**Exercise requirements**
1. According to the passage on funeral directors, what has made it more possible for funeral directors to keep some distance from work?
2. Continue the passage on funeral directors from its last sentence.

**Passage**

- - - -

Life as a funeral director can be busy and stressful, as this job requires a mix of customer service, on-call responsibilities, and the ability to deal with death and grief. Job responsibilities can vary depending on the size and organization of a funeral home. In some cases a funeral director may be a primary operator, handling arrangements, embalming, pickups, and other tasks. Others focus on helping customers and managing paperwork, leaving embalming and preparation to assistants and specialized staff.
One aspect of this job that can be difficult is the unpredictable hours. Historically, funeral directors often lived at the funeral home so they could be available at all times, although the advent of cell phones has made it more possible to maintain some distance from work. Customers may call at any hour for a pickup, or a hospital, coroner, or similar entity might call to request service. The funeral director needs to be prepared to pick up bodies and get them into storage quickly.
If the job includes embalming and related services, the funeral director prepares bodies, a process that includes washing them, applying makeup, and consulting with families to make sure the deceased appear as expected. Otherwise, it may be necessary to supervise assistants while they perform these tasks. In addition, funeral directors handle paperwork, supply ordering, payroll, and other business aspects to keep the facility running smoothly and functionally. They may also need to attend continuing education workshops, seminars, and related events to keep up with the field.

- - - -

**Provided records**
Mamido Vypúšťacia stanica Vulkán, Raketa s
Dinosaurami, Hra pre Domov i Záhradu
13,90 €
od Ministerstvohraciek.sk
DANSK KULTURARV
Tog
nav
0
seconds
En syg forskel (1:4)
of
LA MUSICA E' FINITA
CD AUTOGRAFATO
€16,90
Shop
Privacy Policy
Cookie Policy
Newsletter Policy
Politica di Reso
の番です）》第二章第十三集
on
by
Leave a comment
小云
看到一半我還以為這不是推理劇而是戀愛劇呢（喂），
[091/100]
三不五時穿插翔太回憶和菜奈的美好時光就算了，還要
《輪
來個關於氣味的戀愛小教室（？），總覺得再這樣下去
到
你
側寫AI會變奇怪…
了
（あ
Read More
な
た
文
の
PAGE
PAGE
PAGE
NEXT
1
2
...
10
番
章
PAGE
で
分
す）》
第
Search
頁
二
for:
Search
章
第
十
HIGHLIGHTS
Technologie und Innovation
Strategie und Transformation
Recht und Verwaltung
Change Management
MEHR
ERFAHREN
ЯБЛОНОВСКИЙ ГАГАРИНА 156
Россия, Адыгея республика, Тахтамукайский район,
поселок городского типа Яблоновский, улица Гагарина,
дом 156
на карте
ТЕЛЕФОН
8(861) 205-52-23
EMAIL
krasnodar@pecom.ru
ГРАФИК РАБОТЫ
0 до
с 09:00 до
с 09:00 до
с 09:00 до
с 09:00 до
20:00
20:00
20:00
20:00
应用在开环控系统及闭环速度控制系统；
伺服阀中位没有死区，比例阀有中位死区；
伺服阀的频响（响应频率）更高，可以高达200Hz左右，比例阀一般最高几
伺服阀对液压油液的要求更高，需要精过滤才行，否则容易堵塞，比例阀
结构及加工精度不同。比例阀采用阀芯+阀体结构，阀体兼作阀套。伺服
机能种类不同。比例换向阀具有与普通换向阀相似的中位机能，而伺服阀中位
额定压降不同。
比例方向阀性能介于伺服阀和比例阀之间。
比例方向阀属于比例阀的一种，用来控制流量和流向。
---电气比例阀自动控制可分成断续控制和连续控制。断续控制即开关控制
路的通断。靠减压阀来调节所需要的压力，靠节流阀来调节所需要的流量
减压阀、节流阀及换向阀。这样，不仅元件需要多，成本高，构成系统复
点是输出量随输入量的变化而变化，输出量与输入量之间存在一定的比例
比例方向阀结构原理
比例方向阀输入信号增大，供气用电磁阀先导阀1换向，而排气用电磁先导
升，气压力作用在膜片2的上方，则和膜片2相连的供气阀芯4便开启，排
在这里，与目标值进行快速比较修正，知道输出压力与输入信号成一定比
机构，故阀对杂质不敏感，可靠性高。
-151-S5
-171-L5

- - - -

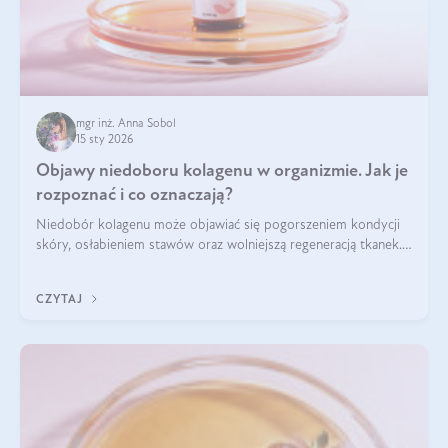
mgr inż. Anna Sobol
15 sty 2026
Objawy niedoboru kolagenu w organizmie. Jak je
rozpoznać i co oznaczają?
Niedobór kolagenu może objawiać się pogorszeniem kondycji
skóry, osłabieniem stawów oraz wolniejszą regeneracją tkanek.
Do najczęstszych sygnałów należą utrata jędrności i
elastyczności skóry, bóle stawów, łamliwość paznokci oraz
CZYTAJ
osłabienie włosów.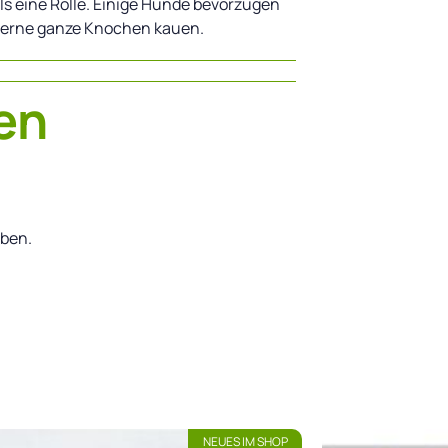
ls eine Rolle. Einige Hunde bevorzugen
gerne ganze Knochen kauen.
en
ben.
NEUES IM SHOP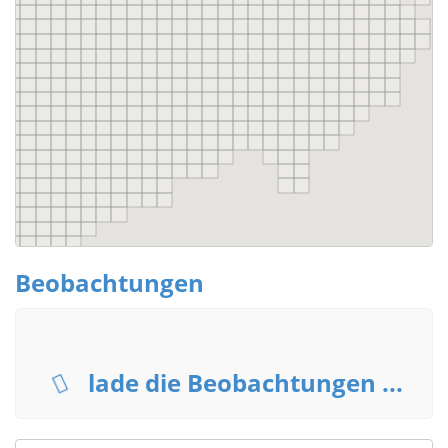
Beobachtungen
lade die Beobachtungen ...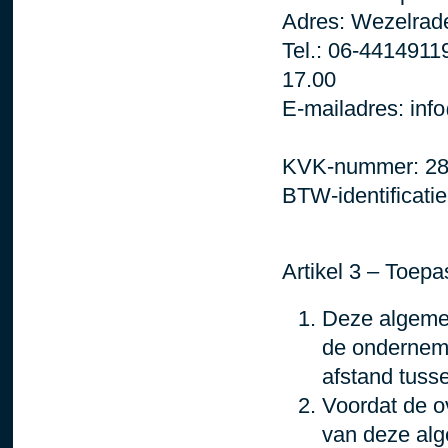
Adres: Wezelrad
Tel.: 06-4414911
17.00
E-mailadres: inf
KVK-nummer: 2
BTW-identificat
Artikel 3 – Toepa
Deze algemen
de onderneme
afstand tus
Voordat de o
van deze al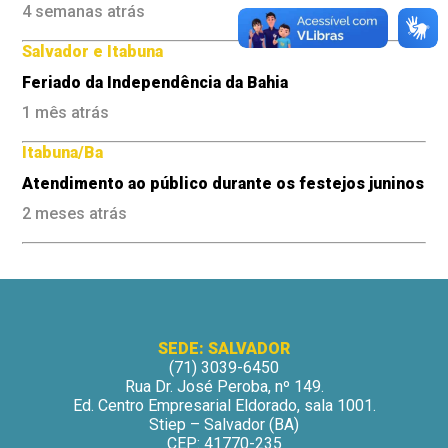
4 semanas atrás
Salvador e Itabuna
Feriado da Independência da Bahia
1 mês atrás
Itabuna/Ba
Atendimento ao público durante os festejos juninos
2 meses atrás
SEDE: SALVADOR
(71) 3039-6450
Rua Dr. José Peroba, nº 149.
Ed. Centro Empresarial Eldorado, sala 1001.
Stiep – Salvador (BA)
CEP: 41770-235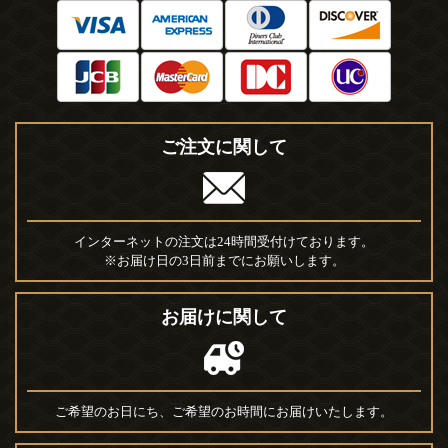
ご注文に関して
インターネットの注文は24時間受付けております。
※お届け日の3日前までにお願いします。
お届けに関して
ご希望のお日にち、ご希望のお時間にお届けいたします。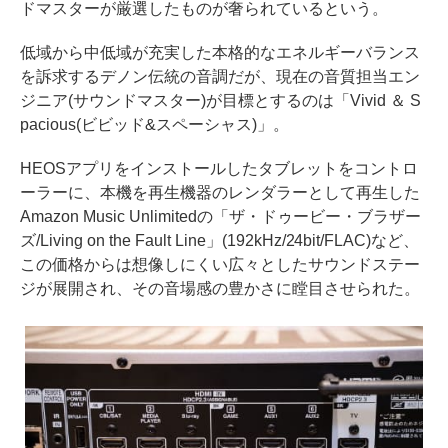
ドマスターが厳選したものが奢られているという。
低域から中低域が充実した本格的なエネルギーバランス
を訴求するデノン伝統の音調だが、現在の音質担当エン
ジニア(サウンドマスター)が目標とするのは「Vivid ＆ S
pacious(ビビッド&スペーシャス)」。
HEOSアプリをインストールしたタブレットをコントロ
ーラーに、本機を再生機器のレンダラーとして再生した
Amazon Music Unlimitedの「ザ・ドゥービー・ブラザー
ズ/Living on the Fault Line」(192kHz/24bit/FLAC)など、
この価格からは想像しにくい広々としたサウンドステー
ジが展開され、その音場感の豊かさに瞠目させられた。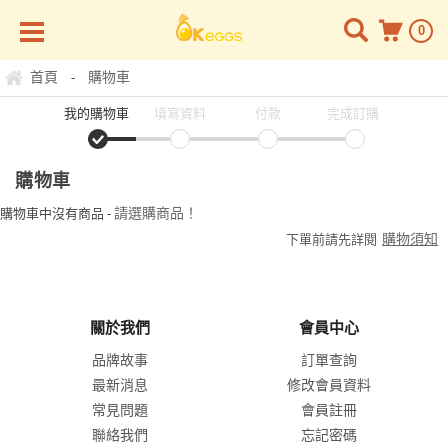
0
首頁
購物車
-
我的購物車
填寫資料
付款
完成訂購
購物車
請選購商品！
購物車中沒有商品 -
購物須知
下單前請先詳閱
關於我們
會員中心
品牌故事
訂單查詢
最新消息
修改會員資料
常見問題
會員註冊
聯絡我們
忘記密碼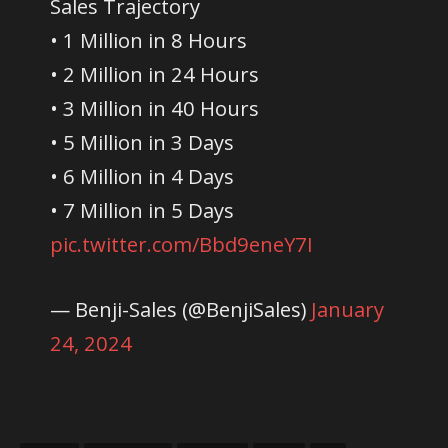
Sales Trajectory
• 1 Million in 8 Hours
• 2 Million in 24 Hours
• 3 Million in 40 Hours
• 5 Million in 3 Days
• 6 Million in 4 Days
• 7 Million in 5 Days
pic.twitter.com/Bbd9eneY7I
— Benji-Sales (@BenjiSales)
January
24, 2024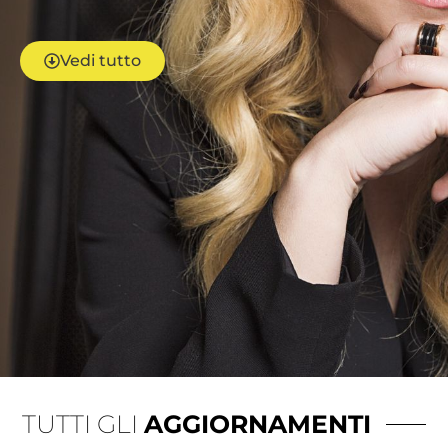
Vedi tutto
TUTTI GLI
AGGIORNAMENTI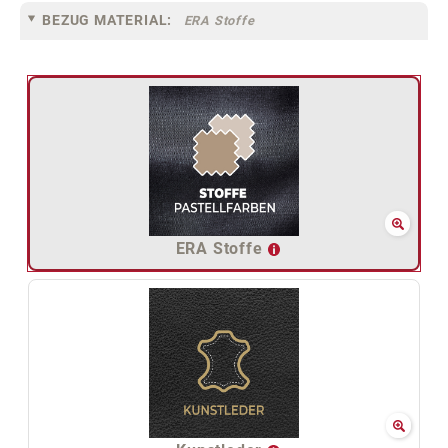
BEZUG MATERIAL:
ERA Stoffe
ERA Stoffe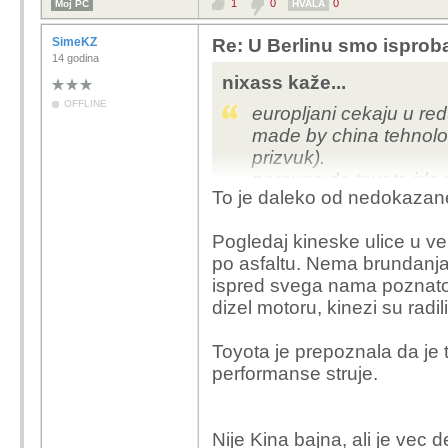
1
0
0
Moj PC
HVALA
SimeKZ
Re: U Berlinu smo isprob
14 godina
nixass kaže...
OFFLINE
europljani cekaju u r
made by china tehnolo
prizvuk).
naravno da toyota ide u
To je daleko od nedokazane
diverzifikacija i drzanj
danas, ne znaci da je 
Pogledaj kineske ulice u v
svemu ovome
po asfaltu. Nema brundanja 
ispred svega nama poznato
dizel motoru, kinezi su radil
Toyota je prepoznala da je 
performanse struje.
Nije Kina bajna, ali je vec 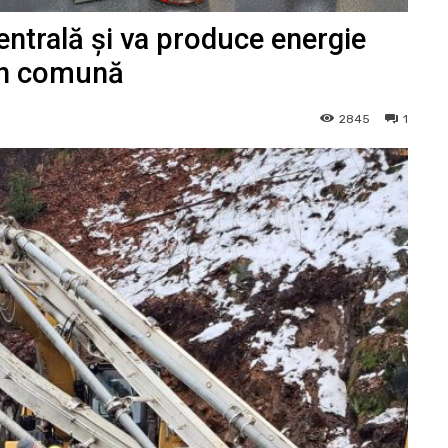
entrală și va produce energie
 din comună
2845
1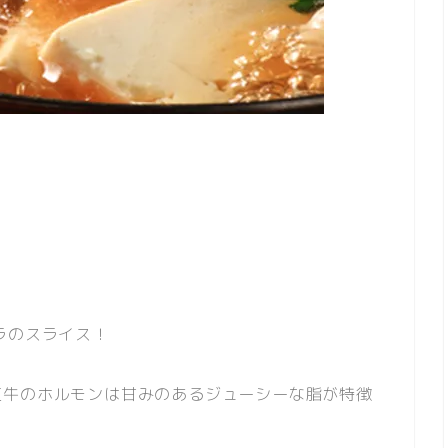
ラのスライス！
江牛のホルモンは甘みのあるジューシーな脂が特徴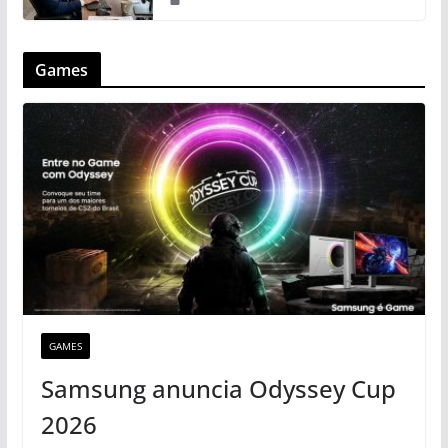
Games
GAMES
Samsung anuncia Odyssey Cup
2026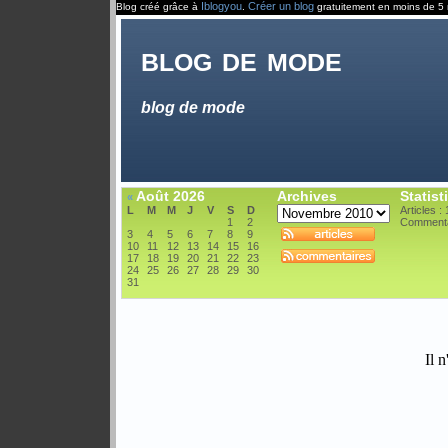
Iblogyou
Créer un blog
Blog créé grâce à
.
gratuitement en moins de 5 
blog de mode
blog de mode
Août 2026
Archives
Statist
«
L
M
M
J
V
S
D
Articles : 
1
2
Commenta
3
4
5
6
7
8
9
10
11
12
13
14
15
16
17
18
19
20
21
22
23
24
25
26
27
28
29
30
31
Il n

- - - -

**Answers in order**
1. The advent of cell phones.

2.
Interpersonal skills are an important part of life as a funeral director. Customers are met during a very difficult time in their lives, and sensitivity is required along with a knowledge of different cultural traditions and communities. Having connections and a respected reputation is critical, so life as a funeral director may include attending civic events, supporting community endeavors, and sponsoring organizations in need of assistance.
While funeral directors work with death, the job is not necessarily sad, although individual clients can be difficult to work with; life as a funeral director may involve dealing with infant deaths, for example, which can be traumatic for parents and family. Many people in this career enjoy the ability to provide services in a time of need, especially when these involve unusual or special arrangements to honor the deceased. Working with multiple staff members can help distribute the stress caused by high workloads and long on-call hours by ensuring that people get time off to decompress. Life as a funeral director may be rewarding for people who are well-suited to the work.